### What the task asks
Retype nothing except the lines below from the one with "公司各項營運規章與相關法規，協助落實店內安" through the one with "柏克萊實驗室科學家、三手菸研究作者 Lara Gundel、Bo Hang和Hugo", exactly, with images left out.

━━ Records to use

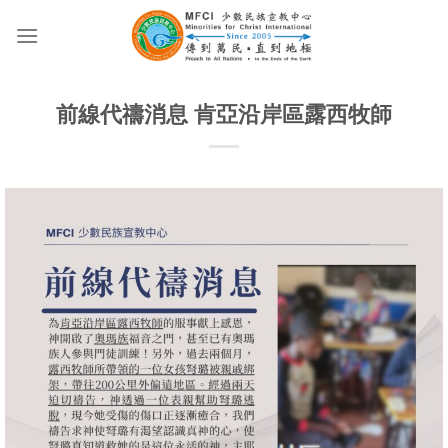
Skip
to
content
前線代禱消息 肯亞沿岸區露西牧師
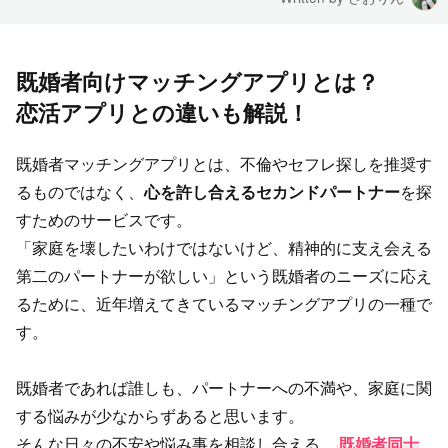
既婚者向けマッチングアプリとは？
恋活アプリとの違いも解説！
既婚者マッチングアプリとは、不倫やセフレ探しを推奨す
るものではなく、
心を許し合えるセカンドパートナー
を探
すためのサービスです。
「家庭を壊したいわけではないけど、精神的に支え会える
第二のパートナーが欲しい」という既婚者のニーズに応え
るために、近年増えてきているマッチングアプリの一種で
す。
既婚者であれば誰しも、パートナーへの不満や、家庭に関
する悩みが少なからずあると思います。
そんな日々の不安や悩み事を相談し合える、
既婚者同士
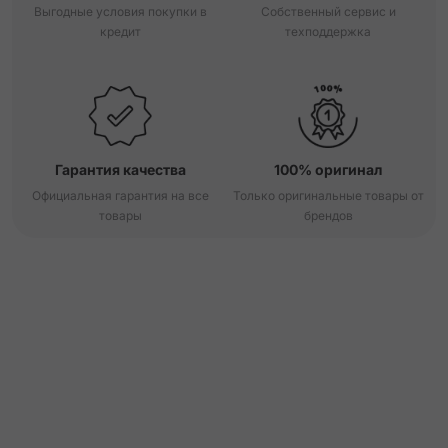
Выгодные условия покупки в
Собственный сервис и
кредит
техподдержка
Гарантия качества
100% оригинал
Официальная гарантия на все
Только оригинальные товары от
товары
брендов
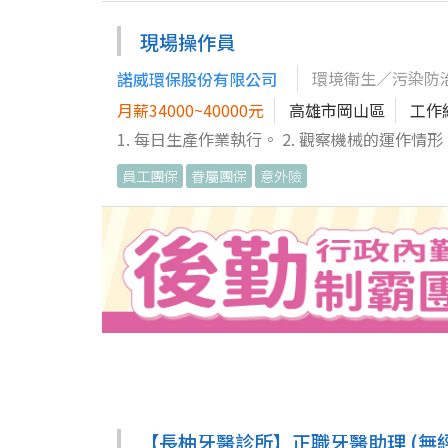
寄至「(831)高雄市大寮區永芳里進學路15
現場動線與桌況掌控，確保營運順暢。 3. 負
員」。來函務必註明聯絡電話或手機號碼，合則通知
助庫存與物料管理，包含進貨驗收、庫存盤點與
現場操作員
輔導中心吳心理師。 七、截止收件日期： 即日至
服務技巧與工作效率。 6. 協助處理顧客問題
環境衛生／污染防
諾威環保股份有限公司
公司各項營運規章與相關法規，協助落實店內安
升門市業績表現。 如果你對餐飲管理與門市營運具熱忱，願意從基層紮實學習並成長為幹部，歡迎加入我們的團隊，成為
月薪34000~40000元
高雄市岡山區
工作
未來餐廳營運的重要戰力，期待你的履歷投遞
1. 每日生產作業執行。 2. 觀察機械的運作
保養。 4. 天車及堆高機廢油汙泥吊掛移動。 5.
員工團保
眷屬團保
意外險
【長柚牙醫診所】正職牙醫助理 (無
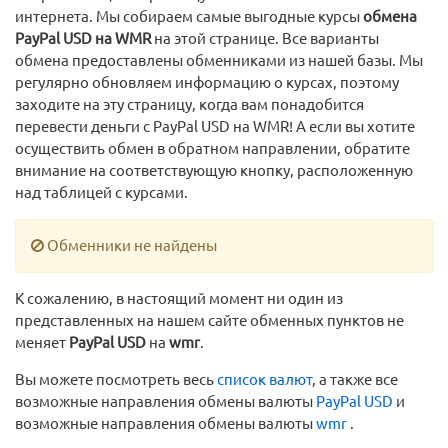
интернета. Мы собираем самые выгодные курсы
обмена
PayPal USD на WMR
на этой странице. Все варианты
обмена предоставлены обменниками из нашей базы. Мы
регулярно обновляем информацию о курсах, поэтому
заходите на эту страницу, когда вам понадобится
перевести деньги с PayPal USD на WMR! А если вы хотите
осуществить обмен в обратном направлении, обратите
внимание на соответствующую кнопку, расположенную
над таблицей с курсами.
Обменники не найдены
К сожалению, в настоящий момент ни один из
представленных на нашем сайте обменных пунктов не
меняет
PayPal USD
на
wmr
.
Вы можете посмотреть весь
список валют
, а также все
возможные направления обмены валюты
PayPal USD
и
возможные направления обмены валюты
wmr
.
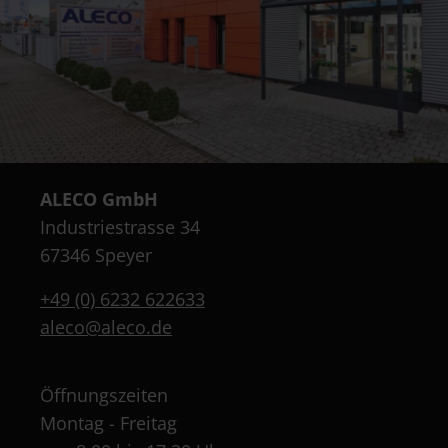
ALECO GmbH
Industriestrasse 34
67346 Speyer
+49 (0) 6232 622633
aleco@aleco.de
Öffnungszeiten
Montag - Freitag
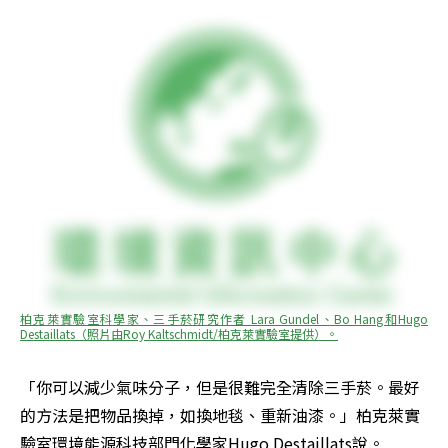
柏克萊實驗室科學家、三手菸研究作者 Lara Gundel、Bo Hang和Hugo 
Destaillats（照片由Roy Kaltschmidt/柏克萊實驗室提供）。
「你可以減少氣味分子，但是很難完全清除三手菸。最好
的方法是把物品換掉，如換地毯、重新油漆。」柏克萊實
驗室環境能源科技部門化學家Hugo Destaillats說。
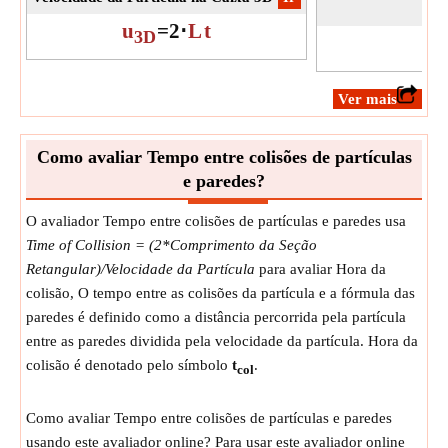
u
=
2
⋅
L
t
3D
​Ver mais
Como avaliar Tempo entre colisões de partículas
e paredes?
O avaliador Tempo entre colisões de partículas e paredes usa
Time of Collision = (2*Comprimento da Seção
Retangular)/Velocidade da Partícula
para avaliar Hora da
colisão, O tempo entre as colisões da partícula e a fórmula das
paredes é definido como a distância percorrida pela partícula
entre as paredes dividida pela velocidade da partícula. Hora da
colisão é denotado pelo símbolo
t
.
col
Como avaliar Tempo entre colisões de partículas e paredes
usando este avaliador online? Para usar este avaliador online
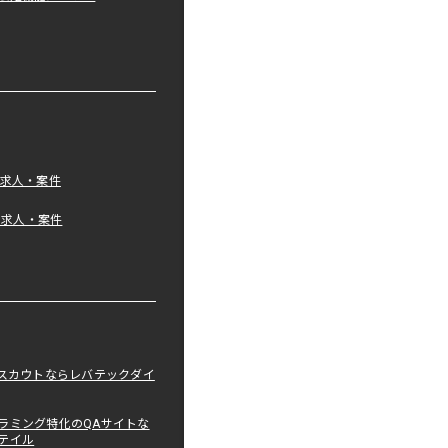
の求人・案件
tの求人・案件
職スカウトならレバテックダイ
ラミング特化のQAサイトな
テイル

━━━━
━━ Records to use

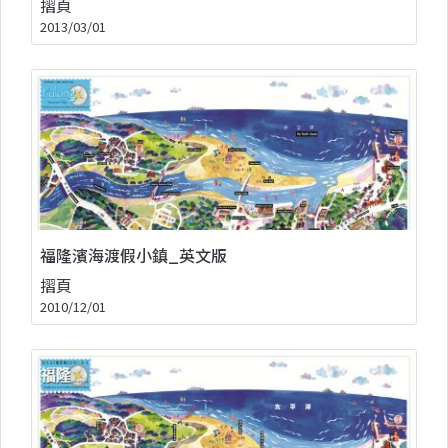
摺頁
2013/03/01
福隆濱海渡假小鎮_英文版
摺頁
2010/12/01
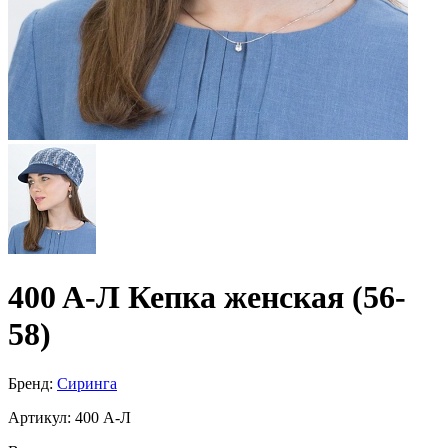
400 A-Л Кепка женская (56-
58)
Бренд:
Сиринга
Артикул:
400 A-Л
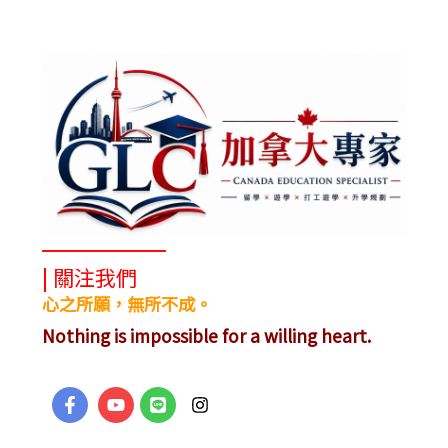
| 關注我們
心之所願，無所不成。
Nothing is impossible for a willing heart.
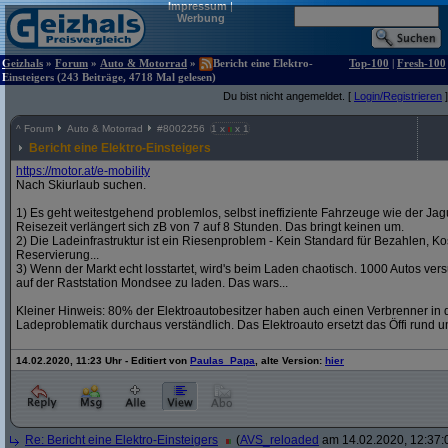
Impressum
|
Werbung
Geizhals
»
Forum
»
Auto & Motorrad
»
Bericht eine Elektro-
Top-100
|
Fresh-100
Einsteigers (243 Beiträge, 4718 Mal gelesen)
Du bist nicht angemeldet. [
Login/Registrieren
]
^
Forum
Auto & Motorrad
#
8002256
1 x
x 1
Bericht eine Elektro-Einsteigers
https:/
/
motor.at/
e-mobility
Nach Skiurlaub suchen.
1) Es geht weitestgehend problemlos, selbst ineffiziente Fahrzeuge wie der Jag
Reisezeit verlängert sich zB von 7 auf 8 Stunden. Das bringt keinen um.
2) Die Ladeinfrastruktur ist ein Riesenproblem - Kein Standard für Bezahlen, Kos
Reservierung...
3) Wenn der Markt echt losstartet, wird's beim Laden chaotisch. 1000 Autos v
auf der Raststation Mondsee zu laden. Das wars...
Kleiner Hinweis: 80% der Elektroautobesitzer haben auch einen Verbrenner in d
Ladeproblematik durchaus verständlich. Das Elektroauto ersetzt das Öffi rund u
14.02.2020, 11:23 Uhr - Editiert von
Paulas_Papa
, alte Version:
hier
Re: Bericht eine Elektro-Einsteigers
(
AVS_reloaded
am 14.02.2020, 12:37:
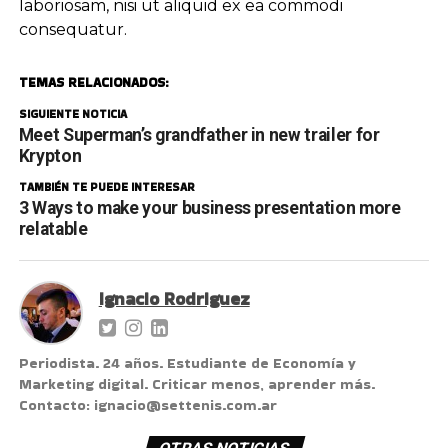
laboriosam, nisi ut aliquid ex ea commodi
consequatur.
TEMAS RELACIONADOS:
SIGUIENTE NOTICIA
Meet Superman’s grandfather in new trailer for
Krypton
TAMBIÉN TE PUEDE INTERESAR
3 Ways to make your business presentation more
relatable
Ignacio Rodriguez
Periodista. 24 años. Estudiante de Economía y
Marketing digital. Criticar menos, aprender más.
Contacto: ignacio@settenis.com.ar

━━━━

### Exercise result
公司各項營運規章與相關法規，協助落實店內安
升門市業績表現。 如果你對餐飲管理與門市營運具熱忱，願意從基層紮實學習並成長為幹部，歡迎加入我們的團隊，成為
月薪34000~40000元
高雄市岡山區
工作
未來餐廳營運的重要戰力，期待你的履歷投遞
1. 每日生產作業執行。 2. 觀察機械的運作
保養。 4. 天車及堆高機廢油汙泥吊掛移動。 5.
員工團保
眷屬團保
意外險
【長柚牙醫診所】正職牙醫助理 (無
интернета. Мы собираем самые выгодные курсы
обмена
PayPal USD на WMR
на этой странице. Все варианты
обмена предоставлены обменниками из нашей базы. Мы
регулярно обновляем информацию о курсах, поэтому
заходите на эту страницу, когда вам понадобится
перевести деньги с PayPal USD на WMR! А если вы хотите
осуществить обмен в обратном направлении, обратите
внимание на соответствующую кнопку, расположенную
над таблицей с курсами.
Обменники не найдены
К сожалению, в настоящий момент ни один из
представленных на нашем сайте обменных пунктов не
меняет
PayPal USD
на
wmr
.
Вы можете посмотреть весь
список валют
, а также все
возможные направления обмены валюты
PayPal USD
и
возможные направления обмены валюты
wmr
.
ALECO GmbH
Industriestrasse 34
67346 Speyer
+49 (0) 6232 622633
aleco@aleco.de
Öffnungszeiten
Montag - Freitag
柏克萊實驗室科學家、三手菸研究作者 Lara Gundel、Bo Hang和Hugo 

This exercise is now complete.